Re: Delta Compression and UTF-8 Header Values from Zhong Yu on 2013-02-10 (ietf-http-wg@w3.org from January to March 2013)

From: Zhong Yu <zhong.j.yu@gmail.com>
Date: Sun, 10 Feb 2013 17:25:36 -0600
To: Willy Tarreau <w@1wt.eu>
Cc: Martin J. Dürst <duerst@it.aoyama.ac.jp>, Mark Nottingham <mnot@mnot.net>, James M Snell <jasnell@gmail.com>, "ietf-http-wg@w3.org" <ietf-http-wg@w3.org>
Message-ID: <CACuKZqEsSaPLvFtTpLDSD8y3d2X2wdtQAqFciNESxLNk7ipTHw@mail.gmail.com>

On Sun, Feb 10, 2013 at 4:58 PM, Zhong Yu <zhong.j.yu@gmail.com> wrote:
> On Sun, Feb 10, 2013 at 1:26 AM, Willy Tarreau <w@1wt.eu> wrote:
>> Hello Martin,
>>
>> On Sun, Feb 10, 2013 at 02:02:46PM +0900, "Martin J. Dürst" wrote:
>>> >The encoding can
>>> >become inefficient to transport for other charsets by inflating data by up
>>> >to 50%
>>>
>>> Well, that's actually an urban myth. The 50% is for CJK
>>> (Chinese/Japanese/Korean).
>>
>> With the fast development of China, it is perfectly imaginable that
>> in 10 years, a significant portion of the web traffic is made with
>> Chineese URLs, so we must not ignore that.
>
> The problem of Chinese character in URL is %-encoding:
>
>     %##%##%##
>
> 9 bytes for a single Chinese character! where ideally 2 bytes should suffice.
>
> However, this is a URI issue, not an HTTP issue. Is HTTP going to
> unilaterally "upgrade" URI format? That is possible, but it seems a
> big step, and it'll only decease interop for some coming years.

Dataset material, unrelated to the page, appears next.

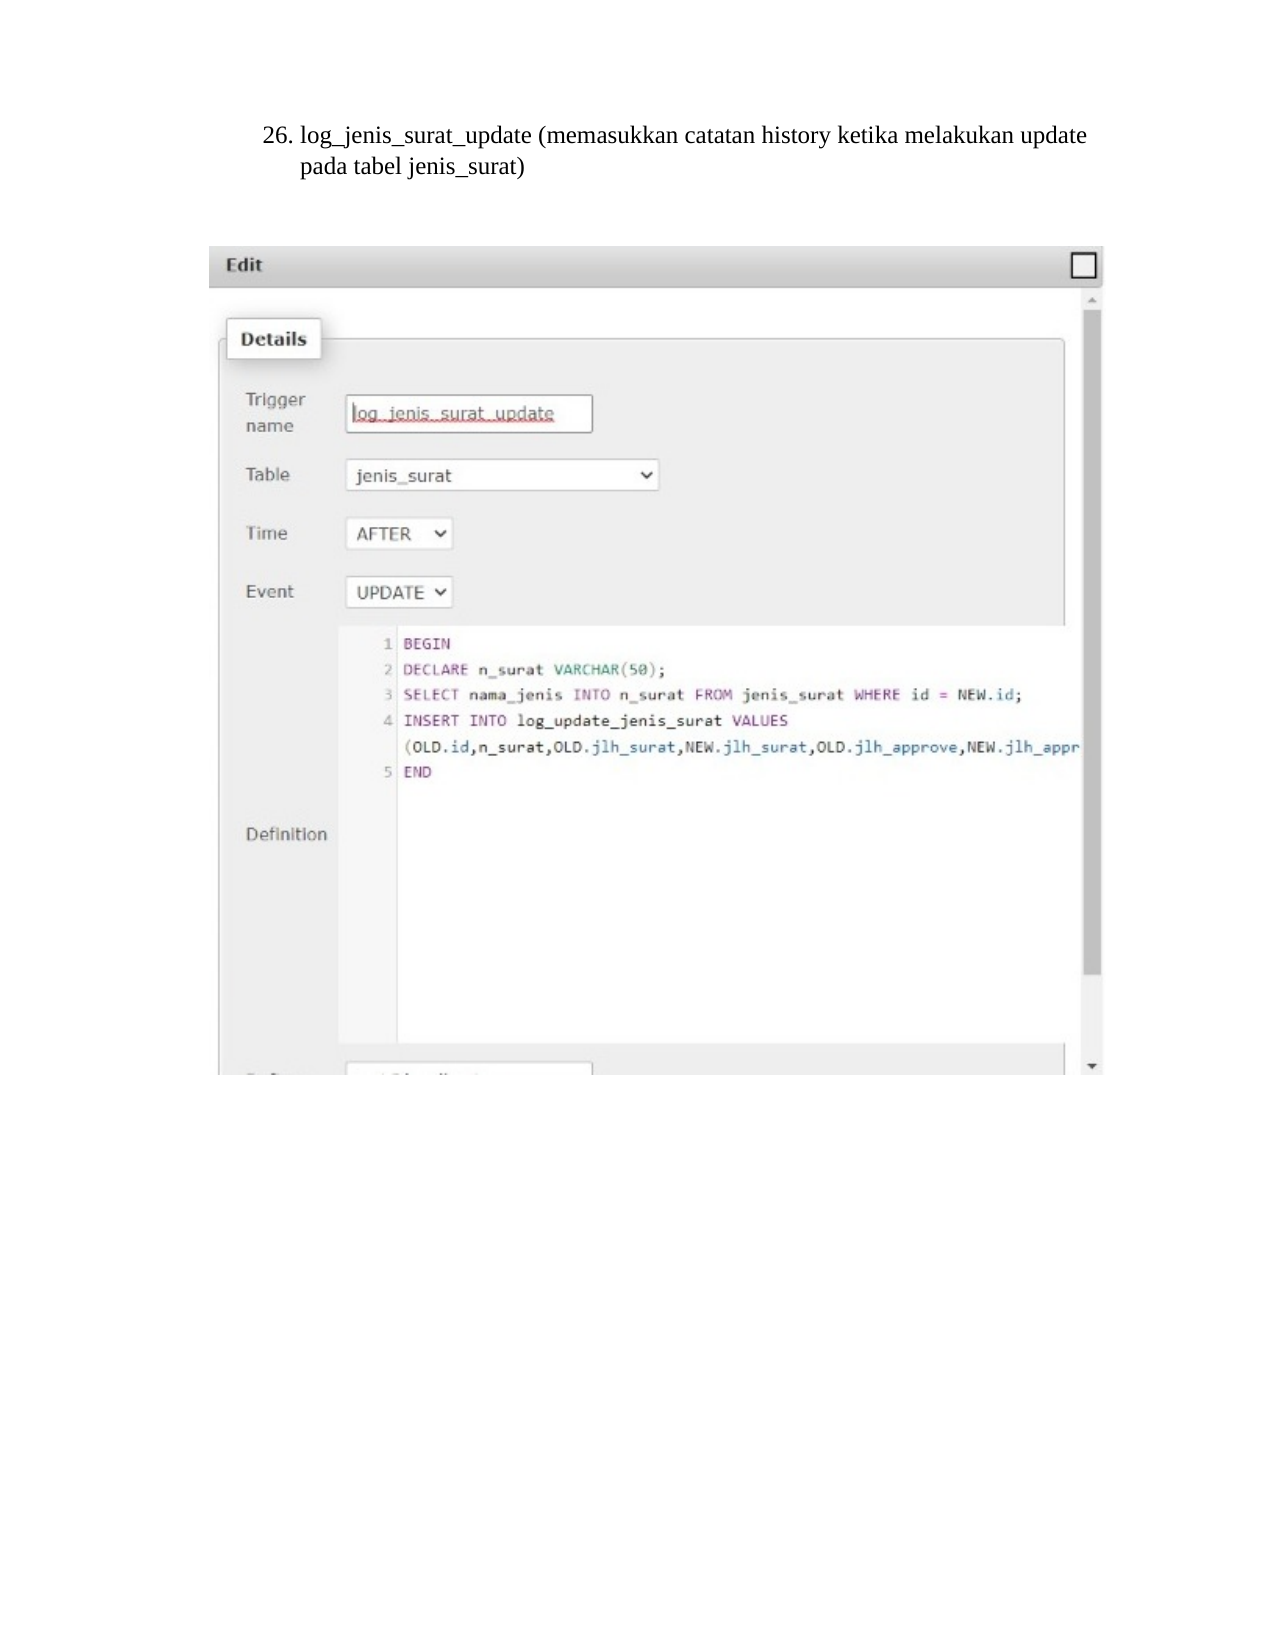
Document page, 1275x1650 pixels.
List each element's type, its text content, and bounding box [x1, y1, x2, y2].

list log_jenis_surat_update (memasukkan catatan history ketika melakukan update pada tabel jenis_surat) [262, 120, 1125, 179]
picture [209, 246, 1106, 1075]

... and I did not know about IRI...

Is HTTP2 going to adopt IRI?

>
> From my perspective, URLs are not a priority to optimize; they are
> usually not that big; servers can unilaterally use a more efficient
> encoding method for special chars. Maybe we should restraint from
> trying to change URI syntax.
>
> Zhong Yu
>
>>
>>> For the languages/scripts of India, South
>>> East Asia, and a few more places, it can be 200%. (For texts purely in
>>> an alphabet in the Supplemental planes such as Old Italic, Shavian,
>>> Osmanya,..., it can be 300%, but I guess we can ignore these.) But these
>>> numbers only apply to cases that don't contain any ASCII at all.
>>
>> I don't see how this is possible since you have 6 bits of data per byte
>> plus a few bits on the first byte, and you need 3 bytes to transport 16
>> bits, which is 50% for me :-)
>>
>>> >and may make compression less efficient.
>>>
>>> That depends very much on the method of compression that's used.
>>
>> I agree, but adding unused bits or entropy in general will make compression
>> algorithms less efficient.
>>
>>> >I'm not saying I'm totally against UTF-8 in HTTP/2 (eventhough I hate using
>>> >it), I'm saying that it's not *THE* solution to every problem. It's just
>>> >*A*
>>> >solution to *A* problem : "how to extend character sets in existing
>>> >documents
>>> >without having to re-encode them all". I don't think this specific problem
>>> >is
>>> >related to the scope of the HTTP/2 work, so at first glance, I'd say that
>>> >UTF-8 doesn't seem to solve a known problem here.
>>>
>>> The fact that I mentioned Websockets may have lead to a
>>> misunderstanding. I'm not proposing to use UTF-8 only in bodies, just in
>>> headers (I wouldn't object, though). My understanding was that James was
>>> talking about headers, and I was doing so, too.
>>
>> I was talking about header values too. As a developer of intermediaries,
>> I'm not interested in the body at all. I'm seeing people do ugly things
>> all the time, like regex-matching hosts with ".*\.example\.com" without
>> being aware how slow it is to do that on each and every Host header field.
>> Typically doing that with an UTF-8 aware library is even slower.
>>
>> That's why I'm having some concerns.
>>
>> Ideally, everything we transport should be in its original form. If hosts
>> come from DNS, they should appear encoded as they were returned by the DNS
>> server (even with the ugly IDN format). If paths are supposed to be UTF-8,
>> let them be sent in their raw original UTF-8 form without changing the
>> format. But then we don't want to mix Host and path, and we want to put as
>> a first rule that only the shortest forms are allowed. If most header fields
>> are pure ASCII (eg: encodings), declare them as such. If some header fields
>> are enums, use enums and not text. Etc...
>>
>> Regards,
>> Willy
>>
>>

Received on Sunday, 10 February 2013 23:26:04 UTC